Updated: Jan 12, 2019
A few years back I decided to challenge myself to a “buy nothing year”. I made it four months, which in the end, I was quite happy with. I learned a lot and while I didn’t meet my goal, it still felt like no small feat.
As the new year approached this year, I had a similar itch -- to shake things up, to try something hard. I wanted to take a run at buy nothing year again, but honestly it didn't feel like enough. Many of the patterns that I sought to change, I changed with that first "failed" attempt. Now, at least most of the time, I seriously consider if I need something before reaching for my wallet and on the whole I spend a lot less. But I’ve slipped back into some old habits: fast food drive thrus, take away coffees, and those pesky dollar hot dogs from IKEA. Bottom line, I could use a refresher. So I decided to do try buy nothing year again in 2019 with more or less the same rules and see if I can’t make it all the way to the end of the year this time.
I will talk about exactly what I mean by “buying nothing” in a later post, but right now I want to focus on my other major goal for 2019. The one that, if I’m honest, scares me a little.
You see, I have a bigger problem than how I spend my money -- how I spend my time. I have big goals for 2019 -- books to finish writing, a screenplay I'm working on, I want to connect more with friends -- and to put it plainly, I watch too much TV. How much is too much? Too much for my own liking generally, but when it’s at its most extreme I’ve been known to do things like watch all of Dexter in two weeks, seriously (more on that later). What’s worse, I mostly rewatch things I’ve already seen. For as long as I can remember, this was my comfort -- re-runs, in bed, with snacks = HEAVEN. To be clear, I’m not giving up snacks. Life is way to short for that and food too tied up in my enjoyment of it. But T.V. lately has been less of a pleasure and more of a burden, an escape, a place I go when I feel stuck and staring at the screen feels easier than facing that stuckness.
When I attempted buy nothing year the first time many people reacted with a mild horror. The most common response was a disbelief that I could make it and in fairness, those people turned out to be right. But the point was never to “make it,” at least not the whole point. The point was to disrupt my well-worn patterns of consumerism. The point was to give myself strategies for spending less on unimportant things mindlessly, so that I had more left for the things that matter to me.
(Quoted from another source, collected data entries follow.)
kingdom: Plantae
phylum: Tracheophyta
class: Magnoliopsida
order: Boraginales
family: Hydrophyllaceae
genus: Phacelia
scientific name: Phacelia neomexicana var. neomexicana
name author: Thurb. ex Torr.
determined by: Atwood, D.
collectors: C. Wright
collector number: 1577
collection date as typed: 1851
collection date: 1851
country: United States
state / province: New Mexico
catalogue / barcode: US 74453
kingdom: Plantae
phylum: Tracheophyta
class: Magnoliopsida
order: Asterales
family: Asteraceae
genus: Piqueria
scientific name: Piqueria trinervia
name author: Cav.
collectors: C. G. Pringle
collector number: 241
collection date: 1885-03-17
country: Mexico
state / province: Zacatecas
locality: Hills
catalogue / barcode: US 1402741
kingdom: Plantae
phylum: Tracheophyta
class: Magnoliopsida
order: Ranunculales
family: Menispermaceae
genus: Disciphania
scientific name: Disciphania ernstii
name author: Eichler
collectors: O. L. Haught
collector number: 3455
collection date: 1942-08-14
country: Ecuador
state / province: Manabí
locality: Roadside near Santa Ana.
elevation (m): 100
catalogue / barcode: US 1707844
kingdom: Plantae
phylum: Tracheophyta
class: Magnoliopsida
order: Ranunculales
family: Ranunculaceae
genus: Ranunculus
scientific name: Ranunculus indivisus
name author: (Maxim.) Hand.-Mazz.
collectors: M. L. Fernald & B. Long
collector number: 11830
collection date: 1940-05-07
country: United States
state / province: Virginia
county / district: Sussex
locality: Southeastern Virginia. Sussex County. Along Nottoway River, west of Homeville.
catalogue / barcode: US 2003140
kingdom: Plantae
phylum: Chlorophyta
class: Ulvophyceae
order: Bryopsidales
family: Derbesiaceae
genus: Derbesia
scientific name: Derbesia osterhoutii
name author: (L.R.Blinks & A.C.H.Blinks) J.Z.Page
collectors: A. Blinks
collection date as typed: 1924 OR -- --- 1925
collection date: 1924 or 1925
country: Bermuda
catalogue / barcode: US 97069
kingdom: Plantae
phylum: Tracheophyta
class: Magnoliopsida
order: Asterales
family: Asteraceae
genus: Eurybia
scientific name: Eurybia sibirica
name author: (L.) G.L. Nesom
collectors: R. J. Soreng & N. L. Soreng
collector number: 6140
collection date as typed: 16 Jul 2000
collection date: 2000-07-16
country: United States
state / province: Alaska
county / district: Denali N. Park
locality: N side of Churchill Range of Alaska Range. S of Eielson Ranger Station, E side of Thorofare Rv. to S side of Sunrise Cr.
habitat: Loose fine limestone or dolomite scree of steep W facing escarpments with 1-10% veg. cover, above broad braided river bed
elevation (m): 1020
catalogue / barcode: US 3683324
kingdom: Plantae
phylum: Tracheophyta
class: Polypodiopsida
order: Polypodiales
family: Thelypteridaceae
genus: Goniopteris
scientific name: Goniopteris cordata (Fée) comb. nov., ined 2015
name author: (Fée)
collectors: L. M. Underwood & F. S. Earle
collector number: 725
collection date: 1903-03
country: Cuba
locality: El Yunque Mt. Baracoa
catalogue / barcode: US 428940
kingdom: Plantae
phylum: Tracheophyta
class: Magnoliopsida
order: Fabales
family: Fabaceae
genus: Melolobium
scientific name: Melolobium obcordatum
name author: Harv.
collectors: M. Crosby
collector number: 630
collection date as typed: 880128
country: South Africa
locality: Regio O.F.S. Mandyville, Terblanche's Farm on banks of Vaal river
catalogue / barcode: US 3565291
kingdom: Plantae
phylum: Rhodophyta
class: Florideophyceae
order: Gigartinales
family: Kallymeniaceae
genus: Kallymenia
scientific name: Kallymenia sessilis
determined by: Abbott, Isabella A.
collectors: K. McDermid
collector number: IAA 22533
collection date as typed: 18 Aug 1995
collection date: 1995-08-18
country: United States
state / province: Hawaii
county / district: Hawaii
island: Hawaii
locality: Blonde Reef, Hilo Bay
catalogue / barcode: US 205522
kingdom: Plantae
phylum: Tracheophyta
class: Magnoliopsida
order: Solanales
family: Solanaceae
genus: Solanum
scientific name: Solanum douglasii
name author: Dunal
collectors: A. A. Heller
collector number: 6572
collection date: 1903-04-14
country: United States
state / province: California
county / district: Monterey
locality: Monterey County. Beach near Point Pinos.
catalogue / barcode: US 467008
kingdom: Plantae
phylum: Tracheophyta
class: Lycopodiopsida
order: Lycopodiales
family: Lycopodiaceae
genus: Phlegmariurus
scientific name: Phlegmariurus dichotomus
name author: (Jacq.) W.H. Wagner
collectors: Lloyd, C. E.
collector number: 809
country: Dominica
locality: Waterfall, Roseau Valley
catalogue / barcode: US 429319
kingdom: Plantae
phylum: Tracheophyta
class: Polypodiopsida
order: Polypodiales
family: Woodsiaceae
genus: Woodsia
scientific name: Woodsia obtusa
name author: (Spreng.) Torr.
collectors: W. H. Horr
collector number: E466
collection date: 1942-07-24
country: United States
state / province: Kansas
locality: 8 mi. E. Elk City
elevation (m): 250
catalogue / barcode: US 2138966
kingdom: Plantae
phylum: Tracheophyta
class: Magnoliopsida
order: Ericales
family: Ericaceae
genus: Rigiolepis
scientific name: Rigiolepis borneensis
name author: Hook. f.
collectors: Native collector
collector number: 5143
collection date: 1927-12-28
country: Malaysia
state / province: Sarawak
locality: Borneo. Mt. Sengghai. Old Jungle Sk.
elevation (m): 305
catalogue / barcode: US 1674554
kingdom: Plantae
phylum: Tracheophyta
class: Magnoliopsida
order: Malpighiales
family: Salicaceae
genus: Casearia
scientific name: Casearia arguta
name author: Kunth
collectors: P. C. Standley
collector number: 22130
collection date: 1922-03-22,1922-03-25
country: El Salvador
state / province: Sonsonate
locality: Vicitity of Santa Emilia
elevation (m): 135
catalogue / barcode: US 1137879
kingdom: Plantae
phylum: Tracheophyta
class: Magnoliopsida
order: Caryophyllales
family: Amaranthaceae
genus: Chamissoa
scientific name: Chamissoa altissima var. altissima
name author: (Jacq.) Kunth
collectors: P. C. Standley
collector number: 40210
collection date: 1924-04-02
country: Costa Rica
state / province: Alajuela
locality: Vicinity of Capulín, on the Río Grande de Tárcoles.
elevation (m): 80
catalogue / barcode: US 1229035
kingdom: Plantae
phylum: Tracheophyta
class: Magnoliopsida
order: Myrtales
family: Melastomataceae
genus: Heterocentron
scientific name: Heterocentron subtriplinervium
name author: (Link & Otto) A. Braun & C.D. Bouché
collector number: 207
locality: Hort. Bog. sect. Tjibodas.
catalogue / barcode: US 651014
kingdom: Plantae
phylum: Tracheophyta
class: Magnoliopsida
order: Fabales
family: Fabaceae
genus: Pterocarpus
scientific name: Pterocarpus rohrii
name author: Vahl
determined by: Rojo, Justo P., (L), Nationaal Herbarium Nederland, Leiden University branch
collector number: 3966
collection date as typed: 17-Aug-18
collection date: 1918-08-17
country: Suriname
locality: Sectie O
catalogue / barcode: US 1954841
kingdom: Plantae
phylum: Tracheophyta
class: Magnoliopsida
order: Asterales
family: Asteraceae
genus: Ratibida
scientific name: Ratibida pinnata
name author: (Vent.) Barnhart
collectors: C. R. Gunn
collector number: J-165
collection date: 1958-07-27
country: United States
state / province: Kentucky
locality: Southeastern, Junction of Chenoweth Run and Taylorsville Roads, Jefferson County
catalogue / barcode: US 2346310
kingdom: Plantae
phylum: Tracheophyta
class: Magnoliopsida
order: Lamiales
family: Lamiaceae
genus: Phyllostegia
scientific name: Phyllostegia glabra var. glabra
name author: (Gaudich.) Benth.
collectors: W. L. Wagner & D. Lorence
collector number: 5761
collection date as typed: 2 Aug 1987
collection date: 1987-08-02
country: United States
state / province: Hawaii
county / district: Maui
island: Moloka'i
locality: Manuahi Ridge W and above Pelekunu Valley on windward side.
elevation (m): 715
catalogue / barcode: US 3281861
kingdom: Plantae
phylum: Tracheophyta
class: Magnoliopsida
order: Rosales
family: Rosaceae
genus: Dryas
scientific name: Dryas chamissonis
As extreme as the reactions were to my buy nothing year attempt, people’s reactions to a year with no TV have been even more intense—one friend exclaiming, “Dear God, Why?” Perhaps it’s because anyone who knows me knows that I’ve fallen asleep with the TV on for the vast majority my life. Perhaps it’s partially because trying to maintain anything for a year that is hard enough for a week seems like a kind of self-inflicted torture that is unnecessarily drastic. But I can say that as I type this early in the morning on Jan 1st, I’m genuinely excited about this challenge. I’m excited to find out what I will do when I can’t just turn the TV on, or endlessly burro
w into You Tube, or watch Dirty Dancing for the 1000th time on Netflix (yes, all of those things count as TV for the purposes of this challenge). I’m excited for the books I’ll read and the increased face time and Facetime with loved ones. I’m excited to learn to play the piano that is collecting dust in my living room and if I’m honest, I am a little scared to face the void that I know I rely on TV to fill.
So I’m starting a blog. As a way to hold myself accountable and keep a record of what this year felt like, what changed, what I learned, and just how much I missed Michael Scott.